## Input records

* * * * * * * * *

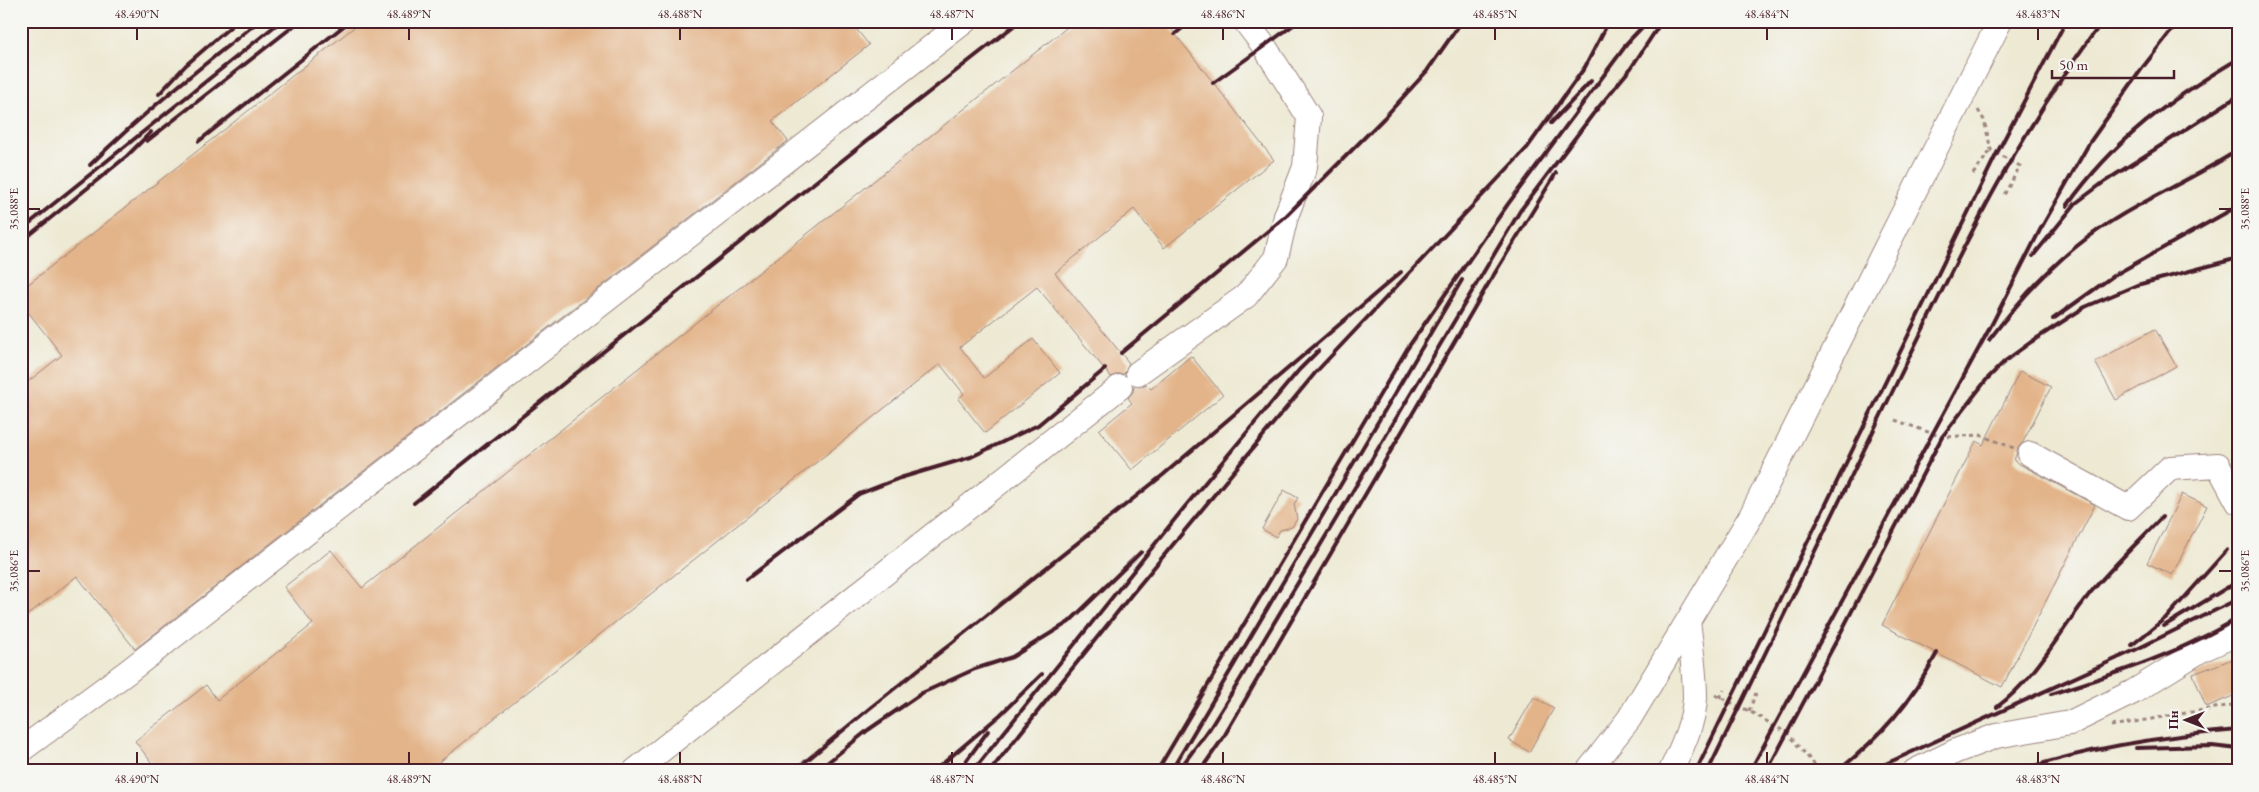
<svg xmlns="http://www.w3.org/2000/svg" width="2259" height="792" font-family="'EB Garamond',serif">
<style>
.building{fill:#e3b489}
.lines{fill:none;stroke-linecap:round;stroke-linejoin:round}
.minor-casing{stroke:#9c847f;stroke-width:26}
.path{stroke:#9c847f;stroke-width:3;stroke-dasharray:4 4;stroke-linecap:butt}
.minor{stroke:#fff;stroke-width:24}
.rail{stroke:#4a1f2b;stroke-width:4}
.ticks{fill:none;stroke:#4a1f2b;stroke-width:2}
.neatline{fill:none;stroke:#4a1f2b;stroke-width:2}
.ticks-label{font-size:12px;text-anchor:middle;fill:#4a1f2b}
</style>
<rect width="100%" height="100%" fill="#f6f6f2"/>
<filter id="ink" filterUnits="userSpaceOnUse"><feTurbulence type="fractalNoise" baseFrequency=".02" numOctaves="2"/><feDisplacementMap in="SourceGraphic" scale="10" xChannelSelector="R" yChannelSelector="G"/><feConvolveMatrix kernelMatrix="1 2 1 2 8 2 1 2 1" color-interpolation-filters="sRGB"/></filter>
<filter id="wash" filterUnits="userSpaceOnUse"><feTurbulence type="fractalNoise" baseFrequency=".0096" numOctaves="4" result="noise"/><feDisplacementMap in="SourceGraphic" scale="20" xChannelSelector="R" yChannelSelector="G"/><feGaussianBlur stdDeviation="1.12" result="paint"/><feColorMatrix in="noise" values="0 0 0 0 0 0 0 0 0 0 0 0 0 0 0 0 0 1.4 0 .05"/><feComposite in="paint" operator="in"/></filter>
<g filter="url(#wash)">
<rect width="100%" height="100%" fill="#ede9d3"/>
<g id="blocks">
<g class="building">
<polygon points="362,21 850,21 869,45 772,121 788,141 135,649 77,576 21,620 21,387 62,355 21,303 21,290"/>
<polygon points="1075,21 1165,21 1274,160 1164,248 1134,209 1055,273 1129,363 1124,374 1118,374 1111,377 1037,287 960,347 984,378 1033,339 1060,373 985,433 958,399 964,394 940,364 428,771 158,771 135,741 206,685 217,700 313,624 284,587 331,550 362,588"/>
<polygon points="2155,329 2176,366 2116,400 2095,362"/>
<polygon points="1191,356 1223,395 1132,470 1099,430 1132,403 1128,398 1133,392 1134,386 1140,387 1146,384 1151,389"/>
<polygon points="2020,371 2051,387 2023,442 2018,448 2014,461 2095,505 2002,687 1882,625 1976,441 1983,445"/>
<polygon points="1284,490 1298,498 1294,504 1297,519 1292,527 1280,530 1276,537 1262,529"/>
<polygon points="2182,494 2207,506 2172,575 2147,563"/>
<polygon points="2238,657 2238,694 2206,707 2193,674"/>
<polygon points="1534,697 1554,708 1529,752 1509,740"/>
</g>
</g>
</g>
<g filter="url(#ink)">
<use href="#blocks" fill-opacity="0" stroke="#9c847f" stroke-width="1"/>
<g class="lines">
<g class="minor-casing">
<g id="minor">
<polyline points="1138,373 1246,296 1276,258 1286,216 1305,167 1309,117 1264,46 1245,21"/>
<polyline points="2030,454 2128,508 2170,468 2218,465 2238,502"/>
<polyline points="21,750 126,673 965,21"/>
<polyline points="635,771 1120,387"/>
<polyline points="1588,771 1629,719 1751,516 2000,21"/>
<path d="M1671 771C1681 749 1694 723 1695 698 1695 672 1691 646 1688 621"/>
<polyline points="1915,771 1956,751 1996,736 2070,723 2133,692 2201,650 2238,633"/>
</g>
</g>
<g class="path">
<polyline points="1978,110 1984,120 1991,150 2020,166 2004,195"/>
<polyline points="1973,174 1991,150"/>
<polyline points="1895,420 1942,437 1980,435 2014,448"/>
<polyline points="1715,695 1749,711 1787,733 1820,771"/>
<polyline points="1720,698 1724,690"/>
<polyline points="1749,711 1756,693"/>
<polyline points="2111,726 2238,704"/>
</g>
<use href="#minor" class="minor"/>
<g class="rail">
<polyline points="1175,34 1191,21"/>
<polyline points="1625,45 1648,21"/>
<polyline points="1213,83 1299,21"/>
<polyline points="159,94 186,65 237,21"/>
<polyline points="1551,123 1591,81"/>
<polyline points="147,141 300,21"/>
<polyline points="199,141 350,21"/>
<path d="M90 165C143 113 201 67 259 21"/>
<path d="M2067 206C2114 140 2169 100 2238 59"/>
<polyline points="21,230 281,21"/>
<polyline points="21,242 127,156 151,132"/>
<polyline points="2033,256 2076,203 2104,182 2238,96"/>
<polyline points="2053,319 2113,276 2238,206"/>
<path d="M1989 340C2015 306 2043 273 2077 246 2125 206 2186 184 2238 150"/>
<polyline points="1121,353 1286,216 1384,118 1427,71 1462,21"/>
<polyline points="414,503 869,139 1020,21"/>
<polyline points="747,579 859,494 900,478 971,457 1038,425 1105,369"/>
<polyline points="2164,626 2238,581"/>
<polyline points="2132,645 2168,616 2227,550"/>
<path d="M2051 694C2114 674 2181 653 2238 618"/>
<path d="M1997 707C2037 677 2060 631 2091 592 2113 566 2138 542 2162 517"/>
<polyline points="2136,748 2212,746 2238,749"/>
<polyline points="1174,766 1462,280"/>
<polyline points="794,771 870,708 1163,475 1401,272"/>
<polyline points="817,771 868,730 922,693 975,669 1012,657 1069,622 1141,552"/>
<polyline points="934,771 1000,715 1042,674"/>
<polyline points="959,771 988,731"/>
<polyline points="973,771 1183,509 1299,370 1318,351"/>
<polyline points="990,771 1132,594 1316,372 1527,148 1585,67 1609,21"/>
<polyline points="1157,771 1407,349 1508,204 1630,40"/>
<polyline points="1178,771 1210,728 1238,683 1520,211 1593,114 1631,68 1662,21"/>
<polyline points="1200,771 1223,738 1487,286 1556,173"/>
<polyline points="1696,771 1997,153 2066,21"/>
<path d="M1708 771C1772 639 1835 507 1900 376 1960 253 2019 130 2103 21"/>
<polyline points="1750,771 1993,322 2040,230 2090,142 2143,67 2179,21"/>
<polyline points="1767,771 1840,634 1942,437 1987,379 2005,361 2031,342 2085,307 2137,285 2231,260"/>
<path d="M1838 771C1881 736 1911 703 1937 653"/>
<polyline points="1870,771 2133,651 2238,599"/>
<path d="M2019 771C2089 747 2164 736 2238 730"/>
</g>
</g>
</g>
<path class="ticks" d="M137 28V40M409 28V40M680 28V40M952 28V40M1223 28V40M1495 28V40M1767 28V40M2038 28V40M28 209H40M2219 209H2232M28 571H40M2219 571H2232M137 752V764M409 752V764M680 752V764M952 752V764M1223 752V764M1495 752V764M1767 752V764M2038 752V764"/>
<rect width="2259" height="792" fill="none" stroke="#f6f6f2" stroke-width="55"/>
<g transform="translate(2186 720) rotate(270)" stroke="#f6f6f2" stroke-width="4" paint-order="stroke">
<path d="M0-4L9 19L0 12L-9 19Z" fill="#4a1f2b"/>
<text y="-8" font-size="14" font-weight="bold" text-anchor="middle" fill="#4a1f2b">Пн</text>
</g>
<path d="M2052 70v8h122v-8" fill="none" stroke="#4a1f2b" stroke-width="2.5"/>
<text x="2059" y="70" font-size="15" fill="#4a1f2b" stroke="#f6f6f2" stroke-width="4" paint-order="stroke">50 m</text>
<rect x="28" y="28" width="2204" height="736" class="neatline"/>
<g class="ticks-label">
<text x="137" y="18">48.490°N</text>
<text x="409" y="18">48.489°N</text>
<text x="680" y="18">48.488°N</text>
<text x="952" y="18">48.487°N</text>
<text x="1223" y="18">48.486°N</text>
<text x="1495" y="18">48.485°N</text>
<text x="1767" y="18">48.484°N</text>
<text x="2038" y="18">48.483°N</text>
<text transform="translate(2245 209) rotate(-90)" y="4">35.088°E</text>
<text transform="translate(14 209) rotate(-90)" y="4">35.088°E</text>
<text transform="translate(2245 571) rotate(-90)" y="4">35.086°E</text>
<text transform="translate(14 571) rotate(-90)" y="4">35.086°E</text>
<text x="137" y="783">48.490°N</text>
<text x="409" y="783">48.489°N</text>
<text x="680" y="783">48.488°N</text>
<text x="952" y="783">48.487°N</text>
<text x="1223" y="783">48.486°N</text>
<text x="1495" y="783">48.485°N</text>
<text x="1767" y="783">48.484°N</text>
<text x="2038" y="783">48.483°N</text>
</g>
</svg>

* * * * * * * * *

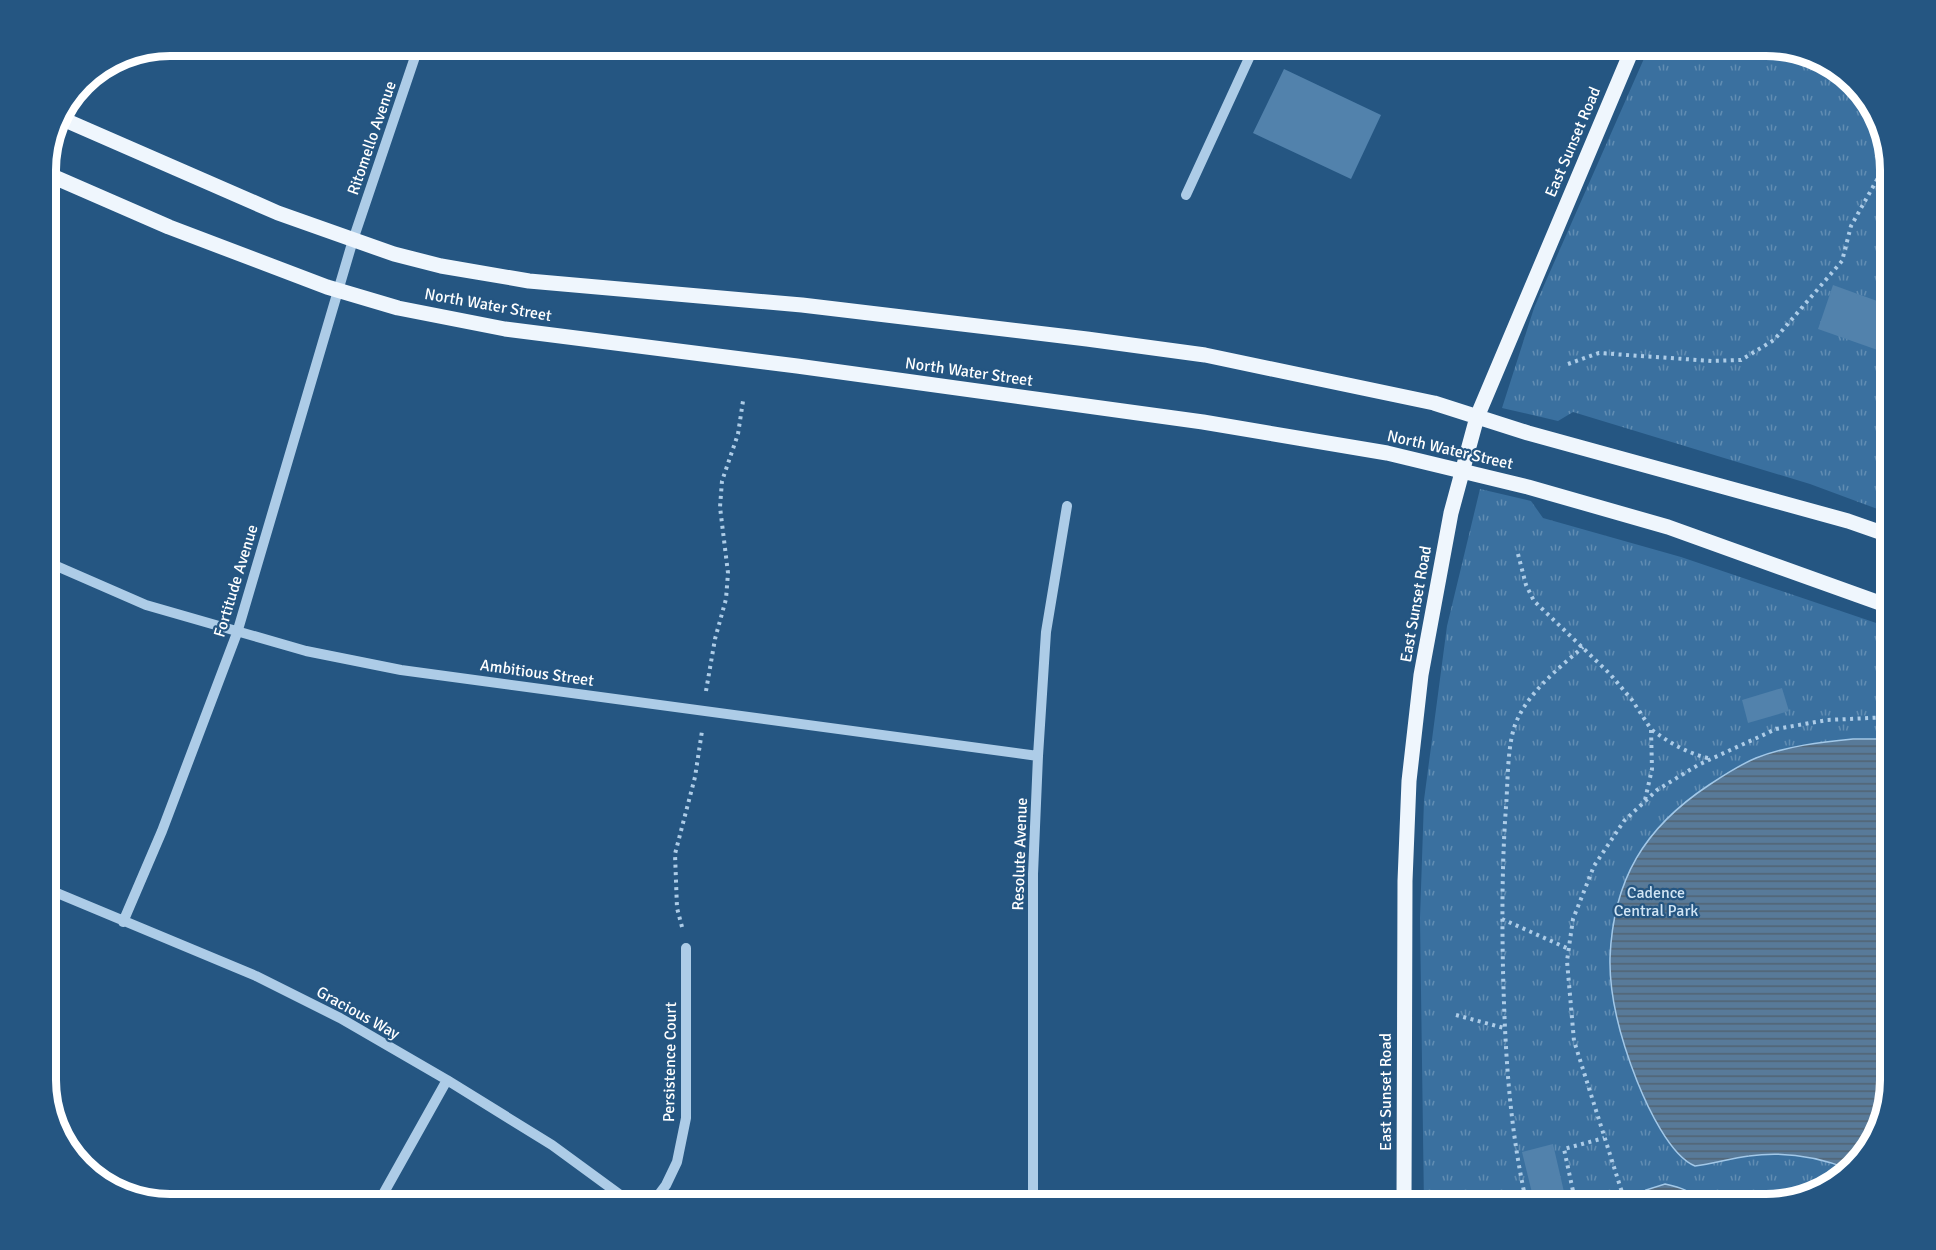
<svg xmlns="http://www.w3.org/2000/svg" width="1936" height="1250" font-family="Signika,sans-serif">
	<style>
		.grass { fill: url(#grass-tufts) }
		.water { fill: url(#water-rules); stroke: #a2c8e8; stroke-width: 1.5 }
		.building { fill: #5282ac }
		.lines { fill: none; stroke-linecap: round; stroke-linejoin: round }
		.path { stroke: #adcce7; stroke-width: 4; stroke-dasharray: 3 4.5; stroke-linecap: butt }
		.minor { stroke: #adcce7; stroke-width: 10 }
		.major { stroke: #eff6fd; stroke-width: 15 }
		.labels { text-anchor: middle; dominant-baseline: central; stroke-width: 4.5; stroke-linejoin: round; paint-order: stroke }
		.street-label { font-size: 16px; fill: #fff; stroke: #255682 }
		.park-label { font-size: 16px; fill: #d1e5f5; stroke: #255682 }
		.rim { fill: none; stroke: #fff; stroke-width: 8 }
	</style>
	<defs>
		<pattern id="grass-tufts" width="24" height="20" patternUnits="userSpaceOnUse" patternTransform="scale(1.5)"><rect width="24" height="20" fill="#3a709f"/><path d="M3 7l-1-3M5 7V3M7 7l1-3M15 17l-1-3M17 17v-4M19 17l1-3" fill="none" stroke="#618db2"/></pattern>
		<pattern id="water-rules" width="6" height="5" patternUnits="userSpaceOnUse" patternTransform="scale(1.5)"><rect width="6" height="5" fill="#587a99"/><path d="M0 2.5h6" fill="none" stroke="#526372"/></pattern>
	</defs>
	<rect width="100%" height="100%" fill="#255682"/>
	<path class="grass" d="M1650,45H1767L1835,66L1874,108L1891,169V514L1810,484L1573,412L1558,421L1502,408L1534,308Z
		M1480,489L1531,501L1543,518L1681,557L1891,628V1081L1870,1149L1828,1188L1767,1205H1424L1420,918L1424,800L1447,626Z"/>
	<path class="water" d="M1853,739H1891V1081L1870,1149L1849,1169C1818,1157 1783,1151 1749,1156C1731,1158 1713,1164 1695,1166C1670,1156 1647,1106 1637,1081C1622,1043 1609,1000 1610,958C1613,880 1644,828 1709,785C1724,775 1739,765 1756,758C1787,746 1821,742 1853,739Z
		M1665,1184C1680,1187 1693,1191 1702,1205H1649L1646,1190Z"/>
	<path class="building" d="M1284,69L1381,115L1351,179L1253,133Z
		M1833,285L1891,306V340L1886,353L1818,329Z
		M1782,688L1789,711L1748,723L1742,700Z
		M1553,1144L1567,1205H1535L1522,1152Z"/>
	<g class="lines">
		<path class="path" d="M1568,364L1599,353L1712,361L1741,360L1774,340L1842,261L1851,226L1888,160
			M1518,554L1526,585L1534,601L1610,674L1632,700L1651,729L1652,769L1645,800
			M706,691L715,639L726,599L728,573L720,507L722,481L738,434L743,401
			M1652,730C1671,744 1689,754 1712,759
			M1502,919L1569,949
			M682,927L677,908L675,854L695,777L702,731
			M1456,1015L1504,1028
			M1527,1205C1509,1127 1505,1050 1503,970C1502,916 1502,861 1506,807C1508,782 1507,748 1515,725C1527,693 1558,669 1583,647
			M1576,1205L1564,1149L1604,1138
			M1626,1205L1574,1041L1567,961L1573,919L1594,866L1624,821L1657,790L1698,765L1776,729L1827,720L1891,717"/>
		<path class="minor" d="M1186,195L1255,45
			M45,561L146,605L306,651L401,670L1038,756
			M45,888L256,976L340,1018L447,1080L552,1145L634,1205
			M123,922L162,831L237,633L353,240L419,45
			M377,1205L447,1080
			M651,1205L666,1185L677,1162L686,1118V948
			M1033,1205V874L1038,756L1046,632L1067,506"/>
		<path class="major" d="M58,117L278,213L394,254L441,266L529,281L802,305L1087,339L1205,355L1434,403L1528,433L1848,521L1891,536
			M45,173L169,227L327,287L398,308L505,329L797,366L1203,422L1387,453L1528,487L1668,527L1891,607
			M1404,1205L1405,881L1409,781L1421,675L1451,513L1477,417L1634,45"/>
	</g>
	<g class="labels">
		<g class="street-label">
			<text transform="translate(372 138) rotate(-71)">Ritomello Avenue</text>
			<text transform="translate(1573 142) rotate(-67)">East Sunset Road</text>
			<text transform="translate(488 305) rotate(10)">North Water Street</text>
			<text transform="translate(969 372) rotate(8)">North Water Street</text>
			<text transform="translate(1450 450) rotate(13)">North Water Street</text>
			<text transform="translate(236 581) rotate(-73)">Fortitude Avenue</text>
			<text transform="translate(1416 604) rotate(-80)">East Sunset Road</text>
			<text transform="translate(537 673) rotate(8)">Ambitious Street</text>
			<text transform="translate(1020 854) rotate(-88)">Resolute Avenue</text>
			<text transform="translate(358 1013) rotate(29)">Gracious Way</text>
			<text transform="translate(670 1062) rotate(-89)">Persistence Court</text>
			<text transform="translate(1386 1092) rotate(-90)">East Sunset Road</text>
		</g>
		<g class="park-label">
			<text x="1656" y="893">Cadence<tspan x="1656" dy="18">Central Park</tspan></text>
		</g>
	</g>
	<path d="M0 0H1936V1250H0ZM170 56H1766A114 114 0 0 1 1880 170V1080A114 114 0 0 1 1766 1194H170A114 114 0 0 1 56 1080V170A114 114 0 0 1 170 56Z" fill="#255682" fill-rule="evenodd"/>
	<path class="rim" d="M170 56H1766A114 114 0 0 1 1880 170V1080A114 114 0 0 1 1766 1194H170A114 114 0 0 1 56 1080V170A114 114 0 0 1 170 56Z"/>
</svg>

* * * * * * * * *

## What you have to do
Please return all lines in the material above that include the word "labels".

## Output for this task
		.labels { text-anchor: middle; dominant-baseline: central; stroke-width: 4.5; stroke-linejoin: round; paint-order: stroke }
	<g class="labels">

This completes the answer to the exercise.